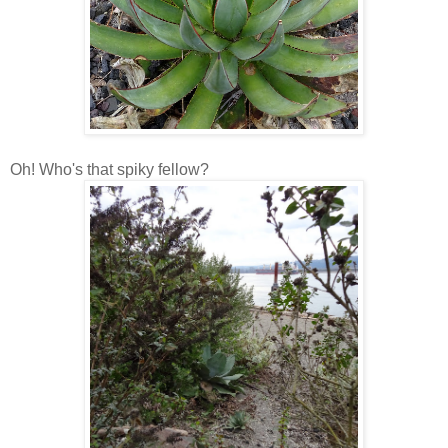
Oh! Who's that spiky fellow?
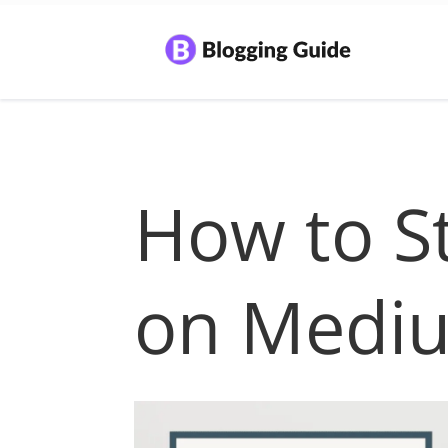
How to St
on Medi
__________
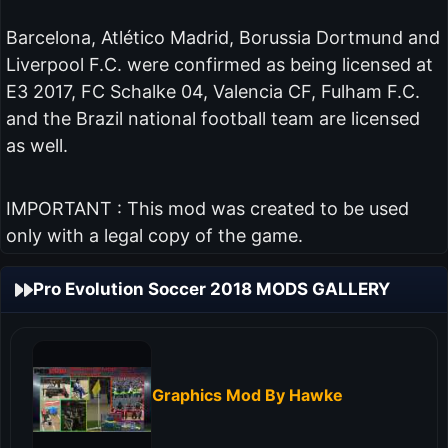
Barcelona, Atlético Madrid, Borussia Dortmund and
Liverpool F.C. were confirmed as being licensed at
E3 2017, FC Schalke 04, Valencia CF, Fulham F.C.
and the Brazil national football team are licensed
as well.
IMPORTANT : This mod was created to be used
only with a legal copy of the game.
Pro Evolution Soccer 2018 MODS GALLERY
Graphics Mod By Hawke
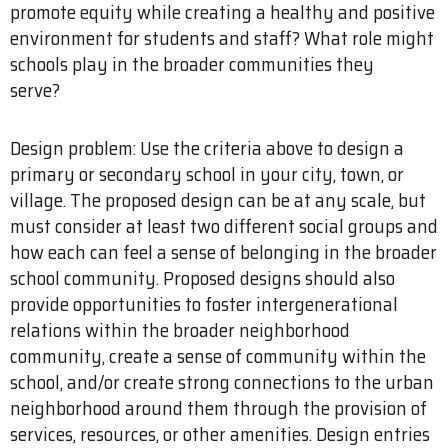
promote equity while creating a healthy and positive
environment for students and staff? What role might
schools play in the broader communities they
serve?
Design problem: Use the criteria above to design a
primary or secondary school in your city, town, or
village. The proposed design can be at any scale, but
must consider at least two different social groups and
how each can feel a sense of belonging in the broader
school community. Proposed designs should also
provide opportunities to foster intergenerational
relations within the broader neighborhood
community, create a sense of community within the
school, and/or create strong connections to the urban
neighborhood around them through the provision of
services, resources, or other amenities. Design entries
__________
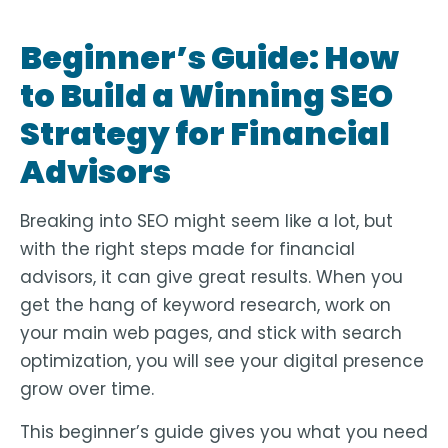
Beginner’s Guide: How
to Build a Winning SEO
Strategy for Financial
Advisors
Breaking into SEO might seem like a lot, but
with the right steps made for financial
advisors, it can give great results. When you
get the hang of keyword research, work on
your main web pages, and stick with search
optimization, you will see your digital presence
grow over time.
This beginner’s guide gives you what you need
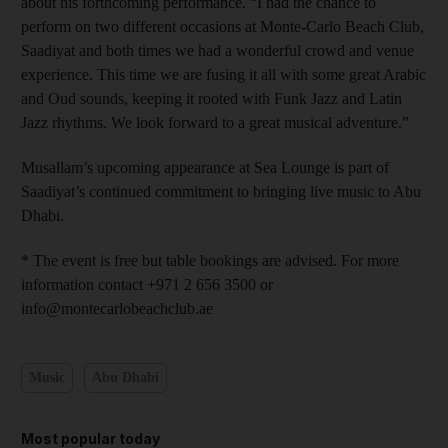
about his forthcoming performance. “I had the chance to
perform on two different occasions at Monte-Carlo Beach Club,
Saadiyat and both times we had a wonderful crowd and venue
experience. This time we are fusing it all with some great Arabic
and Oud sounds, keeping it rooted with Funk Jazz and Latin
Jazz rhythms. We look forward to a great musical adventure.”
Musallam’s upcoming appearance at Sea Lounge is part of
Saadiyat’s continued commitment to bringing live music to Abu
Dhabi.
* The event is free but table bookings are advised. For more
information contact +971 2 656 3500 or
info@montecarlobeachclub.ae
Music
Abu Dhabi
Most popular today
__________
#### INSTRUCTION
Across the whole listing above, report each line that includes "within".

#### WRITTEN ANSWER
relations within the broader neighborhood
community, create a sense of community within the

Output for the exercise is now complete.